Up at 3 600 meters (11 800 feet) above sea level, in between highland peaks with scarce vegetation, the grapes from Caracoles vineyard withstand extreme temperature fluctuations and harsh weather. Despite that, Cecilia Cruz, who has managed the vineyard for the last six years, says she is used to the desert’s rough conditions.
“For me it is not difficult because I’m raised on the land,” said Cruz, who is 67. “This is the future for my children also for later, when I am not here, for them. I am very proud.”
Indigenous Atacama people like Cruz have long grown other crops and used trial-and-error to figure out how to develop high-altitude wines. Cruz is one of 18 producers that form part of the Lickanantay Farmer Cooperative which makes the wine, called Allyu.
The group produces about 12 500 bottles of Allyu each year. The wine has won international awards and the vineyards are close to the tourist destination of San Pedro de Atacama.
Despite their success, Cruz says there are difficulties with grape growth that she thinks could be solved by specialists visiting the vineyard.
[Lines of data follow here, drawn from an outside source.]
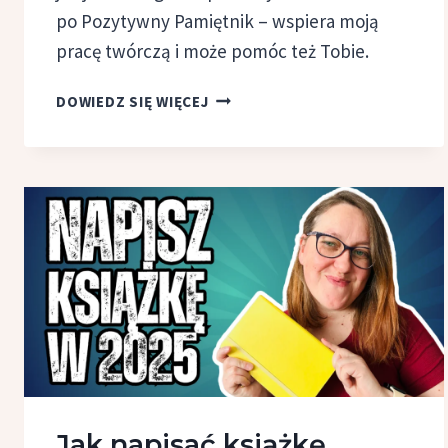
po Pozytywny Pamiętnik – wspiera moją
pracę twórczą i może pomóc też Tobie.
JOURNALING
DOWIEDZ SIĘ WIĘCEJ
DLA
PISARZY
–
JAK
PROWADZENIE
DZIENNIKA
WPŁYWA
NA PISARSTWO
Jak napisać książkę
But according to Allyu’s oenologist, Fabian Munoz, other challenges, like intense sun, have become an asset by giving the wine a unique profile.
“We have 360 days of sun, ultraviolet radiation, we have very cold nights, this makes our red grapes generate a thicker skin,” Munoz said.
“Therefore, naturally from the place, we have red wines with a very good color, with very good tannin, a very versatile aroma that makes our wines very complex, have many aromas, have many flavors,” he added.